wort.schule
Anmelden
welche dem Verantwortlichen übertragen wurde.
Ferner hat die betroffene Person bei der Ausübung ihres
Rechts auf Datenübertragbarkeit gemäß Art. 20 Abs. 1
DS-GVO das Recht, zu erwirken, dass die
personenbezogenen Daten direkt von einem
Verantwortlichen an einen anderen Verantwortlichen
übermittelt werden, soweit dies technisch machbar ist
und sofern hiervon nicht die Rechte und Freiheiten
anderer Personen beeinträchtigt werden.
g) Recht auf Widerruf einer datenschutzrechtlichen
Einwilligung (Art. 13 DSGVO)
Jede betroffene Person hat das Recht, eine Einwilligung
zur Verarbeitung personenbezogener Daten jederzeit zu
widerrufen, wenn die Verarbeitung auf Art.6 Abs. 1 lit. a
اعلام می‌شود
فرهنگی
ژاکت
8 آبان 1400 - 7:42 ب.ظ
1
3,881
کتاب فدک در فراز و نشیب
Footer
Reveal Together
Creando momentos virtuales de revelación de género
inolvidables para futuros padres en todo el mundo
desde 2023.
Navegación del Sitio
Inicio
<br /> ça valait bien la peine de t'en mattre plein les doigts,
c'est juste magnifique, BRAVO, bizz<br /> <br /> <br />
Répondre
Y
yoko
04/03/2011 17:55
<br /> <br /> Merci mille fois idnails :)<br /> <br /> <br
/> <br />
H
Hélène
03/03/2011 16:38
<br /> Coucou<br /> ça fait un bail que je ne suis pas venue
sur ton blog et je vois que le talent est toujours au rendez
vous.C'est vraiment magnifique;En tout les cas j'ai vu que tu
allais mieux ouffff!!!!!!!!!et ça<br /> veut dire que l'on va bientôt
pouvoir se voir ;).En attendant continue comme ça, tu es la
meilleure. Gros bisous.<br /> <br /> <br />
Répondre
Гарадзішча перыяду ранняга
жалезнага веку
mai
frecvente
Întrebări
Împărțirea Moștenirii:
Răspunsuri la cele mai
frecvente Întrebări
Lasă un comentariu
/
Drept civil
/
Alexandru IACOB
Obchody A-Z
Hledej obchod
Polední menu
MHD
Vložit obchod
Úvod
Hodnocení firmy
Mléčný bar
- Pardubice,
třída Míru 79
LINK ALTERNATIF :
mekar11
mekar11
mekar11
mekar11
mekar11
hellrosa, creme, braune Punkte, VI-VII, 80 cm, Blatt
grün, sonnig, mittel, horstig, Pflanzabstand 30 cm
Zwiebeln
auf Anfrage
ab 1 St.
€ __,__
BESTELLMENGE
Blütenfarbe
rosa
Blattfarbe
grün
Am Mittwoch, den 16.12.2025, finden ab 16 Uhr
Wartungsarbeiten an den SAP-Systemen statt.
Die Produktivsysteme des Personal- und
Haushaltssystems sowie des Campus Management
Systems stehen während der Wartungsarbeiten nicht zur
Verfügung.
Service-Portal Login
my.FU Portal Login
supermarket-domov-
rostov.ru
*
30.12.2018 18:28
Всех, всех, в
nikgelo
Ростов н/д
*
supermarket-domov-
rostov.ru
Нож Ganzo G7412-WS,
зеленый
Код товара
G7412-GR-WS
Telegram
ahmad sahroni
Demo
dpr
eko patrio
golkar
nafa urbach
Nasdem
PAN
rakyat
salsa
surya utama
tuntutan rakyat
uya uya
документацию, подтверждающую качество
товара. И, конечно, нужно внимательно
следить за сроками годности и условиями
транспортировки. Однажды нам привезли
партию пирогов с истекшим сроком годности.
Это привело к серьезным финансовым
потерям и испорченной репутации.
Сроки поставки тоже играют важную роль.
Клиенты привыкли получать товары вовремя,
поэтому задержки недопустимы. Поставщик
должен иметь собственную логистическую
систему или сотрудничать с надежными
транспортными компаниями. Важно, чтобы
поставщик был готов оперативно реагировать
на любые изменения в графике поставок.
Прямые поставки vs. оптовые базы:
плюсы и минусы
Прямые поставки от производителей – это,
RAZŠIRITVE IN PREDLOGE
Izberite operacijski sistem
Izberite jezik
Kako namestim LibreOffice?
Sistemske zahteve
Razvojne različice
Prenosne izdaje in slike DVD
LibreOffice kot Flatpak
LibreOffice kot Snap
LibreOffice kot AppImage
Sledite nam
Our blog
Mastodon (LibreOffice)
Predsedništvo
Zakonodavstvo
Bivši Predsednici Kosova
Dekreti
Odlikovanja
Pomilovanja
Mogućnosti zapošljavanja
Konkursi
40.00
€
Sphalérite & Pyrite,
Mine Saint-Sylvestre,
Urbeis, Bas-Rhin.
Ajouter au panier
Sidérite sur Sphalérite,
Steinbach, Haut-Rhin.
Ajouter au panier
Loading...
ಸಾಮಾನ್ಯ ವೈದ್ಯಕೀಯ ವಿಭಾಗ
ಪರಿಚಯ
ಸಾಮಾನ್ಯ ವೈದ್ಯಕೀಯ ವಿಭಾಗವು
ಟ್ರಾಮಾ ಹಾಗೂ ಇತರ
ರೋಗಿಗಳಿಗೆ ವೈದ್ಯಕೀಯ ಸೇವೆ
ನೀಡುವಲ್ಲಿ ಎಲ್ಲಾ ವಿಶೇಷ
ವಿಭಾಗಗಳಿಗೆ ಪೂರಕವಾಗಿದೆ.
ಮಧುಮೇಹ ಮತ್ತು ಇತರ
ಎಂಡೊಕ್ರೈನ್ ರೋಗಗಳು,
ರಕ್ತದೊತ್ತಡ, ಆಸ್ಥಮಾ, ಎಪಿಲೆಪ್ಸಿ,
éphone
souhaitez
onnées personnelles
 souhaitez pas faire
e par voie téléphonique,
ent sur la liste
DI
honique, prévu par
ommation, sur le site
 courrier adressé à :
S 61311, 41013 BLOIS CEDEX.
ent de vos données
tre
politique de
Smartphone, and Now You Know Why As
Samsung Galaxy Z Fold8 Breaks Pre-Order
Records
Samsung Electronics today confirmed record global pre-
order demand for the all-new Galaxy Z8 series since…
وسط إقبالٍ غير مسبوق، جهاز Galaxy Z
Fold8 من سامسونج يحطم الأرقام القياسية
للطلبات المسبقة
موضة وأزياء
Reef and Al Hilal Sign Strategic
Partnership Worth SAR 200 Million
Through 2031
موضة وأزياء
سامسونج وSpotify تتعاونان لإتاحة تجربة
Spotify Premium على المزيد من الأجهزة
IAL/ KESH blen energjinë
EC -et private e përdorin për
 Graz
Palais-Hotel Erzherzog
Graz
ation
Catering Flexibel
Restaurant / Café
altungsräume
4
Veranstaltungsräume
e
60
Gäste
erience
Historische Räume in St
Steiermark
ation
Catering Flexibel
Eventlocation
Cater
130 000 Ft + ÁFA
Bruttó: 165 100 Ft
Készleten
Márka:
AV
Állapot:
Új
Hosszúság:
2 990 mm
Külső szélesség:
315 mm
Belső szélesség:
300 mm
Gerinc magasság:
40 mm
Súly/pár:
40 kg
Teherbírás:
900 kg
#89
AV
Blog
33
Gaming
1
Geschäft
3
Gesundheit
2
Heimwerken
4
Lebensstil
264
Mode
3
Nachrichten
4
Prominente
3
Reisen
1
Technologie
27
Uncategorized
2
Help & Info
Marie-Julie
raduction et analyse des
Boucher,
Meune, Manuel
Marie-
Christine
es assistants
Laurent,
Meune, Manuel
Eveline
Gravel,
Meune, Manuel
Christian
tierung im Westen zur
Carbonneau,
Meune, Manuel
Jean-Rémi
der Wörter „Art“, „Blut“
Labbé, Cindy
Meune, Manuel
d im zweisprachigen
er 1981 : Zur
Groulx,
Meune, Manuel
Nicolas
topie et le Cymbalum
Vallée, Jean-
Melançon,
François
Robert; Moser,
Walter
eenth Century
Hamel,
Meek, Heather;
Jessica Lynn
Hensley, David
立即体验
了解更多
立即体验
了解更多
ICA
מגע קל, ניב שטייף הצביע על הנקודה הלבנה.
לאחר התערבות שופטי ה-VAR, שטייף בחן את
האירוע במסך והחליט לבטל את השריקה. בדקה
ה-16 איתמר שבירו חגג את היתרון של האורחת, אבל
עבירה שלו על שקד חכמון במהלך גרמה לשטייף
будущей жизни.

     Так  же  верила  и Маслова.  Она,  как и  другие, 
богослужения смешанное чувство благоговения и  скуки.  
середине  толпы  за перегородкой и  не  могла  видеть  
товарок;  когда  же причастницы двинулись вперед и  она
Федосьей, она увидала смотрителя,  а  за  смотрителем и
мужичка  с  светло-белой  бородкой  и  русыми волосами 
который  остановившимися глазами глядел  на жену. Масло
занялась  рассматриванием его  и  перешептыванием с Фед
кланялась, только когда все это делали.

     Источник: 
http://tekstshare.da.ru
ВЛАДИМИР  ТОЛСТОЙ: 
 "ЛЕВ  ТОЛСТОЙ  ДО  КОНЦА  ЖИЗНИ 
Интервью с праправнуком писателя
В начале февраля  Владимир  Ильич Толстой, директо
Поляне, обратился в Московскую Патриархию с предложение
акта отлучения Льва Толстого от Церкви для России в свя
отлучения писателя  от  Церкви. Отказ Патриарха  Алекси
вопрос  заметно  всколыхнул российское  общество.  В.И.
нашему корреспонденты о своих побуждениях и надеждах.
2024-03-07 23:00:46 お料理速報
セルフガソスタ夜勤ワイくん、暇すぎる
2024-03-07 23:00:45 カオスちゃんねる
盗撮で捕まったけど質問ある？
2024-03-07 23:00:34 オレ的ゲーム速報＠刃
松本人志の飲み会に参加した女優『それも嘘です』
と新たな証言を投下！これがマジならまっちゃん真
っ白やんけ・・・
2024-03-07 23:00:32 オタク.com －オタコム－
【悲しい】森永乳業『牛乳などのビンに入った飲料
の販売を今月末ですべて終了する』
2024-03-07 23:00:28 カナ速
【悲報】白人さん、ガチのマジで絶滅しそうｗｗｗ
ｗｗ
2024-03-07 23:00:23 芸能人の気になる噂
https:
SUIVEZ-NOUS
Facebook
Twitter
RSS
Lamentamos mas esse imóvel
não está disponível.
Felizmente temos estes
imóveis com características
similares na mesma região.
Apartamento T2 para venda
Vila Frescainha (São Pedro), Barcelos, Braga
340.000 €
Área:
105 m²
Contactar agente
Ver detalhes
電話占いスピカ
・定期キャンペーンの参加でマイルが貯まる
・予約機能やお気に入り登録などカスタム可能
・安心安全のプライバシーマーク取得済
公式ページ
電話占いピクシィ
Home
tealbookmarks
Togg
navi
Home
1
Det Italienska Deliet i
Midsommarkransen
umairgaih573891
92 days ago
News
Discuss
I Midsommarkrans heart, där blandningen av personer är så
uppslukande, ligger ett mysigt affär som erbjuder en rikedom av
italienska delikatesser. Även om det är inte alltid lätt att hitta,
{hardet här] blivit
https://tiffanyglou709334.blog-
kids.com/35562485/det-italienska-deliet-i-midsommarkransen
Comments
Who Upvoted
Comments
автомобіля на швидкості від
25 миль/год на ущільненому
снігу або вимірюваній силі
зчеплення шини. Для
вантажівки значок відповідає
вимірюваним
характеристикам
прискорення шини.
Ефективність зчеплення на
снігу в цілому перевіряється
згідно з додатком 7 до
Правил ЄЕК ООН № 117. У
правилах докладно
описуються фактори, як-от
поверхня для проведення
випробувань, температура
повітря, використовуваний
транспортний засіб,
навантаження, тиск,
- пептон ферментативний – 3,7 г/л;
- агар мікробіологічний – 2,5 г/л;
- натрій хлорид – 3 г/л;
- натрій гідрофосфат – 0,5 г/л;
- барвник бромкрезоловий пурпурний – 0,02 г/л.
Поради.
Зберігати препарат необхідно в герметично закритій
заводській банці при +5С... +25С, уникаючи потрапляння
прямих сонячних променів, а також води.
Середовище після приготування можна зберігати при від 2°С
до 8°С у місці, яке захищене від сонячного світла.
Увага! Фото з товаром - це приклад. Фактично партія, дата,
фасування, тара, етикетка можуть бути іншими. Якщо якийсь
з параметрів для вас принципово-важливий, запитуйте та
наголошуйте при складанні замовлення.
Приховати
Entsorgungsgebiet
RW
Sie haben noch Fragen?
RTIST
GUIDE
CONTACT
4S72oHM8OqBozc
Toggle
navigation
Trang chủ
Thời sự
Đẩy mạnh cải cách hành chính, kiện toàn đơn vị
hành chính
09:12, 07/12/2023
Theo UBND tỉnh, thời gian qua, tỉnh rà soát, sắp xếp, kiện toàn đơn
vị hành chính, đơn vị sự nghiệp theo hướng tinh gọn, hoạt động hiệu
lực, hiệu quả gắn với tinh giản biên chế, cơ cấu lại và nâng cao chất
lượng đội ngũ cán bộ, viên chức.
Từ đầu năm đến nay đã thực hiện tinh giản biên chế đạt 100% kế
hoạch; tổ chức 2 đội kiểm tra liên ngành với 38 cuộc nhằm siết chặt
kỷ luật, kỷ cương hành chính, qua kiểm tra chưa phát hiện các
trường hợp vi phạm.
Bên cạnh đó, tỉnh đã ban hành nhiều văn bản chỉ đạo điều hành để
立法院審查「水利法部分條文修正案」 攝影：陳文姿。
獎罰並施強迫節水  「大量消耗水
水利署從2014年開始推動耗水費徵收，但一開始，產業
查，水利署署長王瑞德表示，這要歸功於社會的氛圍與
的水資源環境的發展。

---

WORK ORDER >> Using the material above, return every line that holds the string "hành".

ANSWER SPACE >>
Đẩy mạnh cải cách hành chính, kiện toàn đơn vị
hành chính
vị hành chính, đơn vị sự nghiệp theo hướng tinh gọn, hoạt động hiệu
kỷ luật, kỷ cương hành chính, qua kiểm tra chưa phát hiện các
Bên cạnh đó, tỉnh đã ban hành nhiều văn bản chỉ đạo điều hành để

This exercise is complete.